Saved data entries
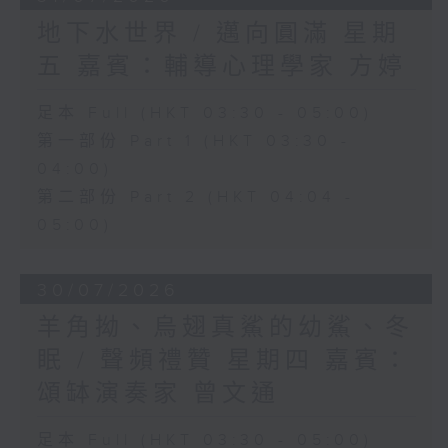
地下水世界 / 邁向圓滿 星期
五 嘉賓：輔導心理學家 方婷
足本 Full (HKT 03:30 - 05:00)
第一部份 Part 1 (HKT 03:30 -
04:00)
第二部份 Part 2 (HKT 04:04 -
05:00)
30/07/2026
羊角拗、烏翅真鯊的幼鯊、冬
眠 / 聲頻禮贊 星期四 嘉賓：
頌缽演奏家 曾文通
足本 Full (HKT 03:30 - 05:00)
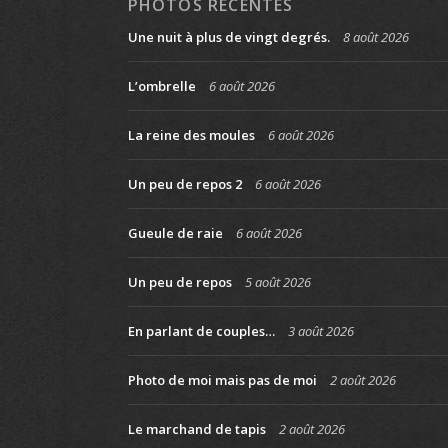
PHOTOS RÉCENTES
Une nuit à plus de vingt degrés.
8 août 2026
L’ombrelle
6 août 2026
La reine des moules
6 août 2026
Un peu de repos 2
6 août 2026
Gueule de raie
6 août 2026
Un peu de repos
5 août 2026
En parlant de couples…
3 août 2026
Photo de moi mais pas de moi
2 août 2026
Le marchand de tapis
2 août 2026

◆ **TASK**
Please extract the text lines from all of the items above and reproduce each one exactly, leaving the pictures out of your answer.

◆ **ANSWER SPACE**
地下水世界 / 邁向圓滿 星期
五 嘉賓：輔導心理學家 方婷
足本 Full (HKT 03:30 - 05:00)
第一部份 Part 1 (HKT 03:30 -
04:00)
第二部份 Part 2 (HKT 04:04 -
05:00)
30/07/2026
羊角拗、烏翅真鯊的幼鯊、冬
眠 / 聲頻禮贊 星期四 嘉賓：
頌缽演奏家 曾文通
足本 Full (HKT 03:30 - 05:00)
PHOTOS RÉCENTES
Une nuit à plus de vingt degrés.
8 août 2026
L’ombrelle
6 août 2026
La reine des moules
6 août 2026
Un peu de repos 2
6 août 2026
Gueule de raie
6 août 2026
Un peu de repos
5 août 2026
En parlant de couples…
3 août 2026
Photo de moi mais pas de moi
2 août 2026
Le marchand de tapis
2 août 2026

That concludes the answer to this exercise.